L’Ape musicale

rivista di musica, arti, cultura

 

Lezione di danza

 di Andrea R. G. Pedrotti

Il nuovo polittico tersicoreo proposto dal Wiener Staatsballett convince solo in parte: ottima l'esecuzione tecnica, ma latitante, se non nel finale, la ricerca di contenuto ed espressione.

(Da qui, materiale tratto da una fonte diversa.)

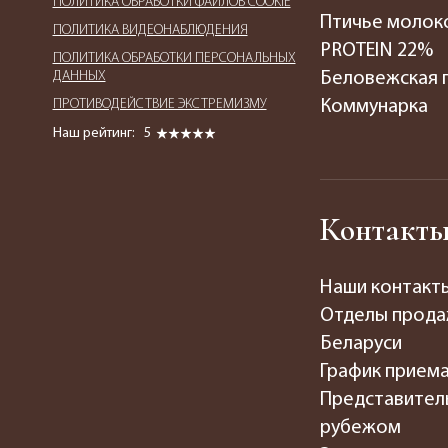
ПОЛИТИКА ОБРАБОТКИ ФАЙЛОВ COOKIE
Птичье молок
ПОЛИТИКА ВИДЕОНАБЛЮДЕНИЯ
PROTEIN 22%
ПОЛИТИКА ОБРАБОТКИ ПЕРСОНАЛЬНЫХ
ДАННЫХ
Беловежская 
ПРОТИВОДЕЙСТВИЕ ЭКСТРЕМИЗМУ
Коммунарка
Наш рейтинг:
5
Контакт
Наши контакт
Отделы прода
Беларуси
График прием
Представител
рубежом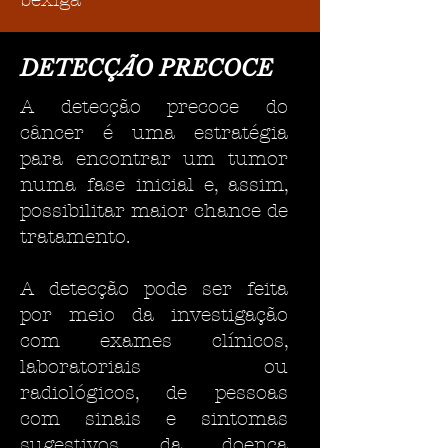
bexiga
DETECÇÃO PRECOCE
A detecção precoce do
câncer é uma estratégia
para encontrar um tumor
numa fase inicial e, assim,
possibilitar maior chance de
tratamento.
A detecção pode ser feita
por meio da investigação
com exames clínicos,
laboratoriais ou
radiológicos, de pessoas
com sinais e sintomas
sugestivos da doença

VIENNA, 30 aprile 2019 - Première di danza che convince parzialmente per le nuove coreografie presentate dal Wiener Staatsballett. Un primo grande dubbio viene dalla scelta, obbligata considerando le musiche in programma, di utilizzare una base registrata per buona parte della serata, con l'unica eccezione del pianoforte di Laurene Lisovich per la seconda parte. Le perplessità maggiori sorgono nella coreografia Artifact Suite, realizzata da William Forsythe, su musiche di Johann Sebastian Bach. Il carattere rituale, talvolta tribale è senz'altro reso, ma senza una continuità che avvinca. L'attenzione non manca, perché i passi sono interessanti, fluidi e ben eseguiti, ma scarsamente inquadrati in uno schema drammaturgico compiuto. La partecipazione risulta maggiore nell'ossessivo ripetersi degli accordi di alcuni passaggi della partitura, che, riverberandosi nell'ampiezza coreografica, rendeva senz'altro idea d'un misticismo dal sapore angosciante, decadente, quasi perturbante. Tuttavia si tratta di istanti che, se meglio legati fra loro, avrebbero senz'altro restituito con maggior efficacia il senso d'un rito dell'intelletto.

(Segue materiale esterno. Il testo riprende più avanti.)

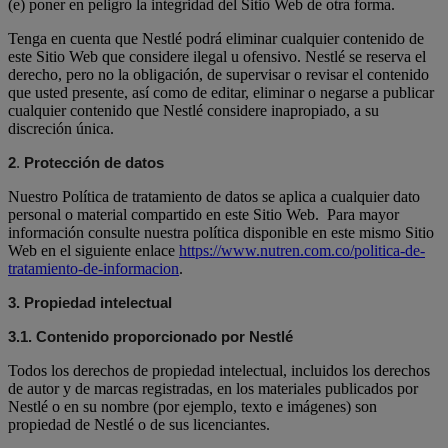
(e) poner en peligro la integridad del Sitio Web de otra forma.
Tenga en cuenta que Nestlé podrá eliminar cualquier contenido de
este Sitio Web que considere ilegal u ofensivo. Nestlé se reserva el
derecho, pero no la obligación, de supervisar o revisar el contenido
que usted presente, así como de editar, eliminar o negarse a publicar
cualquier contenido que Nestlé considere inapropiado, a su
discreción única.
2
.
Protección de datos
Nuestro Política de tratamiento de datos se aplica a cualquier dato
personal o material compartido en este Sitio Web. Para mayor
información consulte nuestra política disponible en este mismo Sitio
Web en el siguiente enlace
https://www.nutren.com.co/politica-de-
tratamiento-de-informacion
.
3.
Propiedad intelectual
3.1. Contenido proporcionado por Nestlé
Todos los derechos de propiedad intelectual, incluidos los derechos
de autor y de marcas registradas, en los materiales publicados por
Nestlé o en su nombre (por ejemplo, texto e imágenes) son
propiedad de Nestlé o de sus licenciantes.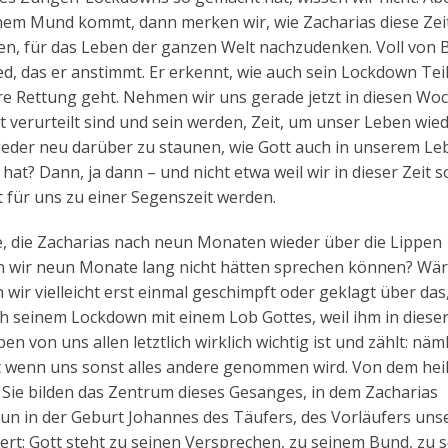
inem Mund kommt, dann merken wir, wie Zacharias diese Zei
ben, für das Leben der ganzen Welt nachzudenken. Voll von
ed, das er anstimmt. Er erkennt, wie auch sein Lockdown Teil
ere Rettung geht. Nehmen wir uns gerade jetzt in diesen Woc
t verurteilt sind und sein werden, Zeit, um unser Leben wie
wieder neu darüber zu staunen, wie Gott auch in unserem Le
? Dann, ja dann – und nicht etwa weil wir in dieser Zeit so
 für uns zu einer Segenszeit werden.
te, die Zacharias nach neun Monaten wieder über die Lippen
 wir neun Monate lang nicht hätten sprechen können? Wär
wir vielleicht erst einmal geschimpft oder geklagt über das
ch seinem Lockdown mit einem Lob Gottes, weil ihm in dieser
n von uns allen letztlich wirklich wichtig ist und zählt: näml
st wenn uns sonst alles andere genommen wird. Von dem hei
. Sie bilden das Zentrum dieses Gesanges, in dem Zacharias
nun in der Geburt Johannes des Täufers, des Vorläufers uns
siert: Gott steht zu seinen Versprechen, zu seinem Bund, zu 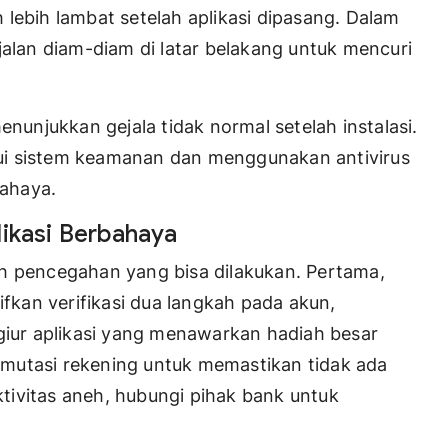
lebih lambat setelah aplikasi dipasang. Dalam
jalan diam-diam di latar belakang untuk mencuri
enunjukkan gejala tidak normal setelah instalasi.
ui sistem keamanan dan menggunakan antivirus
ahaya.
likasi Berbahaya
ah pencegahan yang bisa dilakukan. Pertama,
ifkan verifikasi dua langkah pada akun,
rgiur aplikasi yang menawarkan hadiah besar
ek mutasi rekening untuk memastikan tidak ada
tivitas aneh, hubungi pihak bank untuk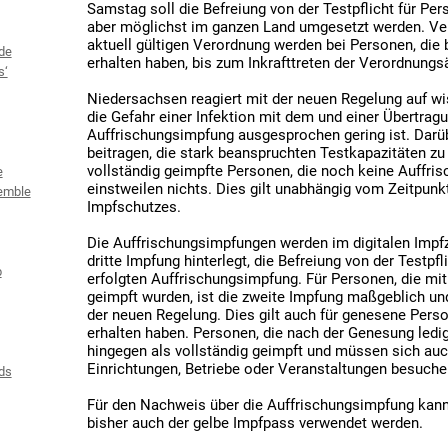
Samstag soll die Befreiung von der Testpflicht für Pe
aber möglichst im ganzen Land umgesetzt werden. Ver
aktuell gültigen Verordnung werden bei Personen, die
de
erhalten haben, bis zum Inkrafttreten der Verordnung
s‘
Niedersachsen reagiert mit der neuen Regelung auf w
die Gefahr einer Infektion mit dem und einer Übertra
Auffrischungsimpfung ausgesprochen gering ist. Darüb
beitragen, die stark beanspruchten Testkapazitäten zu 
vollständig geimpfte Personen, die noch keine Auffri
e
einstweilen nichts. Dies gilt unabhängig vom Zeitpunk
emble
Impfschutzes.
Die Auffrischungsimpfungen werden im digitalen Impfze
dritte Impfung hinterlegt, die Befreiung von der Testpf
b
erfolgten Auffrischungsimpfung. Für Personen, die 
geimpft wurden, ist die zweite Impfung maßgeblich un
der neuen Regelung. Dies gilt auch für genesene Perso
erhalten haben. Personen, die nach der Genesung ledig
hingegen als vollständig geimpft und müssen sich auch
Einrichtungen, Betriebe oder Veranstaltungen besuchen
ds
Für den Nachweis über die Auffrischungsimpfung kann 
bisher auch der gelbe Impfpass verwendet werden.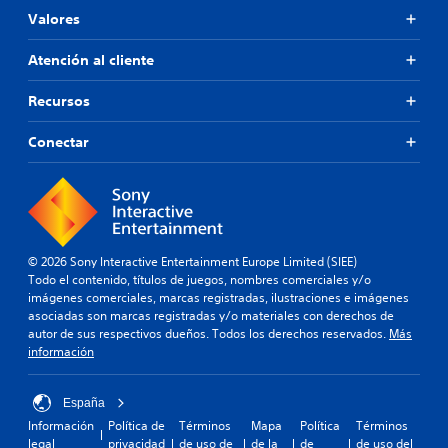
d
r
r
Valores
m
o
o
a
p
d
Atención al cliente
c
o
e
i
r
p
Recursos
ó
c
r
n
i
á
e
o
Conectar
c
s
n
t
p
a
i
e
n
c
c
a
í
l
a
f
g
P
© 2026 Sony Interactive Entertainment Europe Limited (SIEE)
i
u
u
Todo el contenido, títulos de juegos, nombres comerciales y/o
c
n
e
imágenes comerciales, marcas registradas, ilustraciones e imágenes
a
a
d
asociadas son marcas registradas y/o materiales con derechos de
p
s
e
autor de sus respectivos dueños. Todos los derechos reservados.
Más
a
o
s
información
r
p
a
a
c
c
o
i
c
España
t
o
e
Información
Política de
Términos
Mapa
Política
Términos
r
n
d
legal
privacidad
de uso de
de la
de
de uso del
o
e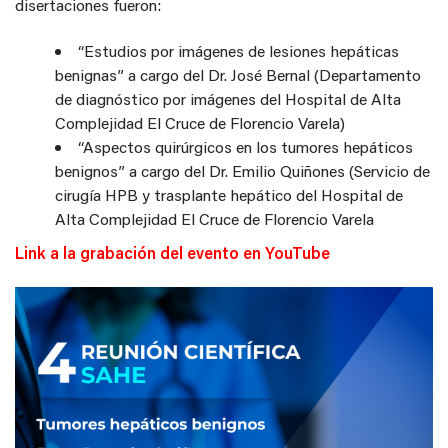
disertaciones fueron:
“Estudios por imágenes de lesiones hepáticas
benignas” a cargo del Dr. José Bernal (Departamento
de diagnóstico por imágenes del Hospital de Alta
Complejidad El Cruce de Florencio Varela)
“Aspectos quirúrgicos en los tumores hepáticos
benignos” a cargo del Dr. Emilio Quiñones (Servicio de
cirugía HPB y trasplante hepático del Hospital de
Alta Complejidad El Cruce de Florencio Varela
Link a la grabación del evento en YouTube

In locandina è riportato come autore delle scene e delle luci lo stesso coreografo. L'idea di proporre una visione nuda, statica, con quinte a vista, completamente nere, non regala molto, né per originalità, né per effettiva efficacia. Parimenti le luci sono sostanzialmente fisse e non sostengono l'esoterismo che sarebbe necessario trasmettere, almeno secondo l'idea generale. Il tutto appare come una grande lezione di danza, non particolarmente coinvolgente nel contenuto comunicativo.

Meglio la coreografia successiva con Trois gnossiennes, quando sulla scena appare il pianoforte, trasportato su una pedana, a danzare con i ballerini. Propone un senso di dinamicità, oltre al movimento coreutico dei protagonisti, e, sebbene permanga una certa perplessità, le cose migliorano sensibilmente. Le musiche ora sono di Erik Satie, i costumi di Oliver Haller e le luci di Jan Hofsra. Coreografia e scene sono di Hans van Manen.

Dopo l'intervallo, in Solo troviamo esclusivamente ballerini di sesso maschile che, su musiche di Johann Sebastian Bach, ancora con van Manen coreografo, ma Keso Dekker per scene e costumi, oltre a Joop Caboort alle luci. Qui la coreografia impegna sul piano tecnico, ma meno su quello intellettuale. Talvolta il movimento su luci (finalmente) meno fissamente cupe è fin ubriacante: si avverte il divertimento in sala, anche se, come nel caso precedente, è poco chiaro quale unità drammaturgica venga conferita al balletto. Per unità drammaturgica non si intende una trama vera e propria, ma almeno una semantica unitaria, consequenziale, capace di attrarre l'attenzione, indipendentemente da quella esercitata dall'abilità tersicorea, che risulta comunque incompleta se privata di forma espressiva, che, così, resta inquadrata nel mero esercizio ginnico.

Decisamente meglio l'ultima parte della serata, Psalmensymphonie, quando il coreografo impegnato è Jiří Kylián, autore anche del concetto luci.

Non si tratta di una coreografia originale, ma sicuramente appare più costruita e coinvolgente nel suo insieme. Di per sé aiuta la musica di Igor Stravinskij, che, in registrazione, risulta meno artefatta, trattandosi dell'incisione di un organico ampio, più simile a quello che, a parità di volume, si sentirebbe in una grande sala come quella della Wiener Staatsoper. I brani cameristici utilizzati precedentemente, invece, avevano un'alterazione tanto necessaria quanto evidente.

Otto diverse coppie si posizionano innanzi a grande fondale fatto di tappeti rossi, con pochissimi elementi scenici, utili allo sviluppo della coreografia. È ora che notiamo maggior logica nella sequenzialità di movimenti, che non perdono la fluidità a cui avevamo assistito anche prima. La musica è seguita negli accordi più minuti, parimenti alle parole degli interventi corali. I costumi di Joop Stokvis sono semplici ed eleganti, rendendo, nell'insieme, quest'ultima parte la migliore dell'intera serata, l'unica a dare quella soddisfazione completa che, fino a quel momento, era mancata.

Tutti gli interpreti del Wiener Staatsballett sono stati accolti calorosamente dal folto pubblico presente in sala.